Lenten campaign invites Catholics to confession
By Michelle Bauman

.- A pastoral initiative in the nation's capital this Lent will encourage Catholics to experience God’s love and mercy through the Sacrament of Reconciliation.

“Lent is a time to heal,” said Cardinal Donald W. Wuerl of Washington, D.C.

The cardinal announced that his archdiocese will once again take part in a penance campaign known as “The Light is On for You” and will be joined by the faithful of Arlington.

All Catholic churches in the Archdiocese of Washington and the Diocese of Arlington will be open for Confessions and silent prayer every Wednesday during the season of Lent from 6:30 p.m. to 8:00 p.m.
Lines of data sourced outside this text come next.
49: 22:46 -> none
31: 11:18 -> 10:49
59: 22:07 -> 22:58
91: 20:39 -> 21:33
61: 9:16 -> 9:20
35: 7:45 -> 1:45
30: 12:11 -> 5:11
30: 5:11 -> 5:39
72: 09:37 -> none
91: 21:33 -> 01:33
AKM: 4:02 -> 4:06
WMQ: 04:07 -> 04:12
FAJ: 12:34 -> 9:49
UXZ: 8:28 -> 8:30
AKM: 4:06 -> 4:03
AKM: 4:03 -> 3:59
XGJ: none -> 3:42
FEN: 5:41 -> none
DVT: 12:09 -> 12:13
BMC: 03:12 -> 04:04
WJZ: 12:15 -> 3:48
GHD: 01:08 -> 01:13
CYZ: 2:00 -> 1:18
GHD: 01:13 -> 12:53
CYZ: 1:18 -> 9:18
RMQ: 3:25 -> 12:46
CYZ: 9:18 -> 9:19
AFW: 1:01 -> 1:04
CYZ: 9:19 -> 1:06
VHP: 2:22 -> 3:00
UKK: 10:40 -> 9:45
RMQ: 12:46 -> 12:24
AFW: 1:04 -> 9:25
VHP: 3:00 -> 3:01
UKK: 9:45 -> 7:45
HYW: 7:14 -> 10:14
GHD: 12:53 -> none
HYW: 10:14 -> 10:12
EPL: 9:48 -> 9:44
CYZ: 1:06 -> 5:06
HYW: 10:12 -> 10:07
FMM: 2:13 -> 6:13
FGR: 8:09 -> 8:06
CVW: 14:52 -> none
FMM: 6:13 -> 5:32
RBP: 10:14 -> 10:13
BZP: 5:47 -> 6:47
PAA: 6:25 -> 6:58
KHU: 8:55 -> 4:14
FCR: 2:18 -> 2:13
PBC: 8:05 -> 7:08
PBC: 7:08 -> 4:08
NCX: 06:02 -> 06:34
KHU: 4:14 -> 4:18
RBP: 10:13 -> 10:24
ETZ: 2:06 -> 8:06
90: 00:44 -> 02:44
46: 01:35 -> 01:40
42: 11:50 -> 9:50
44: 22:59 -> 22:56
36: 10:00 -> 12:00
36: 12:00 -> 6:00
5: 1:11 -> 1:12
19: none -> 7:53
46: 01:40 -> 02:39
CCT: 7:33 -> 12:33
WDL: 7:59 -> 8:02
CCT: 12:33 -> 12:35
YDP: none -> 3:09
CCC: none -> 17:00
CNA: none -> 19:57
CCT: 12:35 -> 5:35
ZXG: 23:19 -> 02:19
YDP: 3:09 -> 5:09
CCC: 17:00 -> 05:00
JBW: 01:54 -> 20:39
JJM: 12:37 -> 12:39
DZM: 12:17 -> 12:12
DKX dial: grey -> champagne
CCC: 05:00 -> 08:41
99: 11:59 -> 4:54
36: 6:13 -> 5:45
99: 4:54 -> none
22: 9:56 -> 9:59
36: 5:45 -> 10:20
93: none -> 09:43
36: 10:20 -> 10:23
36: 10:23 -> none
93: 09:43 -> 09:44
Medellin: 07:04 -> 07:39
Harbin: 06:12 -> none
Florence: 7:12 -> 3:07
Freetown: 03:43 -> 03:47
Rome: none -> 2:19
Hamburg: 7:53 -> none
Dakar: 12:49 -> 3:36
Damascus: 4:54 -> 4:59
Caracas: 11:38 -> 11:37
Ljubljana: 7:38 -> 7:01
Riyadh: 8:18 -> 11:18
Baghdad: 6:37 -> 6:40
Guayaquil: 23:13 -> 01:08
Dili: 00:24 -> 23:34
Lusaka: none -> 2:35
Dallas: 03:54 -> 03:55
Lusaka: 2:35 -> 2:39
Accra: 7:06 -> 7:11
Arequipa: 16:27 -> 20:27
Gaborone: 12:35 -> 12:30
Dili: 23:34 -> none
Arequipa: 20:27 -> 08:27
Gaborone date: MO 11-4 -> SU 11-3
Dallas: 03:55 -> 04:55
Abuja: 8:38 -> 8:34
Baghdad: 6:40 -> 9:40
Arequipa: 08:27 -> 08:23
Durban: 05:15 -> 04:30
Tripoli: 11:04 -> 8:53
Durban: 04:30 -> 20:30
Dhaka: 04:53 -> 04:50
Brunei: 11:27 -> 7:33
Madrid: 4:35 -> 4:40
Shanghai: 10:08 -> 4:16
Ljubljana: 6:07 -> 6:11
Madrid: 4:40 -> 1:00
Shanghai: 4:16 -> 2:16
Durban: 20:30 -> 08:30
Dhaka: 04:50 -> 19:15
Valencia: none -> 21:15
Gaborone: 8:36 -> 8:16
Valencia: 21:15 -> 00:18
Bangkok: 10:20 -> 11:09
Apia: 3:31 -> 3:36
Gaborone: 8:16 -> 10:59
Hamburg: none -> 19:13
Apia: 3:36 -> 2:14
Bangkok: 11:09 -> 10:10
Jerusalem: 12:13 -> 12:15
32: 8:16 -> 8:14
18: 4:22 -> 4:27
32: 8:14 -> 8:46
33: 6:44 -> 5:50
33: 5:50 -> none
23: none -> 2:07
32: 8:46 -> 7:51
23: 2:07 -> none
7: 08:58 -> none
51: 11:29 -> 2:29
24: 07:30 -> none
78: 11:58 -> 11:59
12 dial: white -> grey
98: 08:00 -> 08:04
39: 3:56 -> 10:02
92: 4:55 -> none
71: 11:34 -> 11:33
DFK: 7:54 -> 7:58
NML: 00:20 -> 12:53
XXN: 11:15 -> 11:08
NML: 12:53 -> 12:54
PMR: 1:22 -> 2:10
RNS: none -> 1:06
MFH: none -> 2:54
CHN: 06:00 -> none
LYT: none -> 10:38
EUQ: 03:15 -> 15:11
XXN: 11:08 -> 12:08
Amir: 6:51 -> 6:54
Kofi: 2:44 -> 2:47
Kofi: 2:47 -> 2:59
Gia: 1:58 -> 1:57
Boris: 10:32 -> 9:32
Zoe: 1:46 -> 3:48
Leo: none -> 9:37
In an online video, Cardinal Wuerl discussed the campaign as an opportunity for the faithful to deepen their relationship with Christ by uniting themselves to his merciful love, which “absolves us from our faults.”
 
He invited all Catholics, especially those who have fallen away from the Church or the Sacrament of Penance, to experience “a renewal of spirit through the gift of confession.”

The campaign, which has become an archdiocesan tradition, originally started in 2007. Other dioceses across the U.S. and Canada have introduced similar efforts based on it.

The initiative’s website, www.thelightison.org, offers resources including a guide to confession, examinations of conscience and frequently asked questions about the sacrament.

“The Sacrament of Reconciliation is the story of God’s love that never turns away from us,” said Bishop Paul S. Loverde of Arlington in a video explaining the Lenten campaign.

The Sacrament of Reconciliation is a “tangible instrument” that allows us to truly “experience” God’s forgiveness, he said.

Through the sacrament, we can “experience God’s love that heals us, forgives us, strengthens us and sets us free,” he explained.

The bishop urged Catholics not to fear that their sins are too horrendous for God to forgive.

“His love is bigger than all the sins of humanity put together,” he stressed, adding that the priest will help those who do not remember how to go to confession.

Bishop Loverde pointed to examples of Christ’s mercy in the Scriptures, including the parable of the prodigal son, the forgiveness of the woman caught in adultery and the promise to the repentant thief on the cross.

God will also forgive our sins if we come before him with “an open heart” and desire to do better, he said.

He urged those who have fallen away from the sacrament to “come back home” and allow this Lent to be “a new springtime” for all members of the Church.